Move over Willy Wonka, the automation has begun and your services will no longer be required. Take your oompa-loompas with you, they’ve always freaked me out so good riddance from my side.
A candy store in Berlin is the first in the world to offer 3D printed candy to its customers, and look how delighted those kids look in the video above. I didn’t see many shots of their parents, no doubt reeling from the prices. Here’s Inverse:
Novelty fruit gummies don’t come cheap: The candies, printed in a dozen shapes, will cost you $5 a pop. Or, for $11 a word, you can write out the names of your enemies, and find solace in the fact that, over the next 20 hours, your body will turn their sugary effigies to waste.
The Magic Candy Factory is located at Cafe Gruen Ohr and many believe this is just the beginning when it comes to food production. Take for example the Foodini, a machine that débuted late last year and was covered by CNN:
The “Foodini,” as it’s called, isn’t too different from a regular 3D printer, but instead of printing with plastics, it deploys edible ingredients squeezed out of stainless steel capsules…
In principle, the Foodini sounds like the ultimate laziness aid: press a button to print your ravioli. But Natural Machines is quick to point out that it’s designed to take care only of the difficult and time-consuming parts of food preparation that discourage people from cooking at home, and that it promotes healthy eating by requiring fresh ingredients prepared before printing.
Then there’s the Cultivator, designed by two German students:
[It was developed] as a concept for how middle-class individuals and small families could generate smaller portions of meat right in their own kitchen. The meat created would not appear as familiar pieces most people know (like chicken breasts or slabs of steak), but as shapes designed for efficiency while retaining flavor and nutrients. The machine would also conform to the sustainable energy needs of the future by using solar panels for power…

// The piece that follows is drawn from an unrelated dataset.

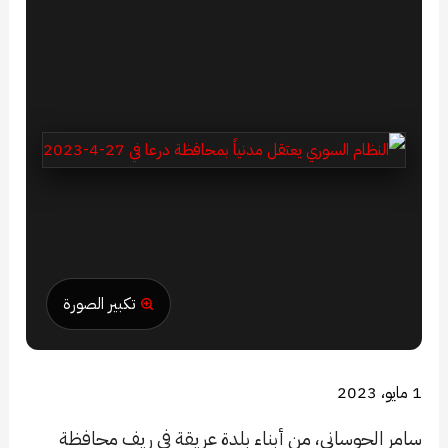
تكبير الصورة
1 مايو، 2023
سامر الحوساني، من أبناء بلدة عريقة في ريف محافظة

Users basically use the onscreen interface to select what kind of meat they’re looking for. After selecting flavor, recipe, and serving size, they can choose to modify other characteristics such as cholesterol, fat, calcium, and other nutrients, according to individual needs. The machine than starts to build the meat by adding layers of artificially synthesized organic cells, layer by layer. As the “bioink” comes together, a slab of meat forms. That meat — if used correctly — gets cooked.
Who knows what the hell we’ll be eating in 20 years time and where it will come from, although if it means the end of factory farming it may be worth a bash.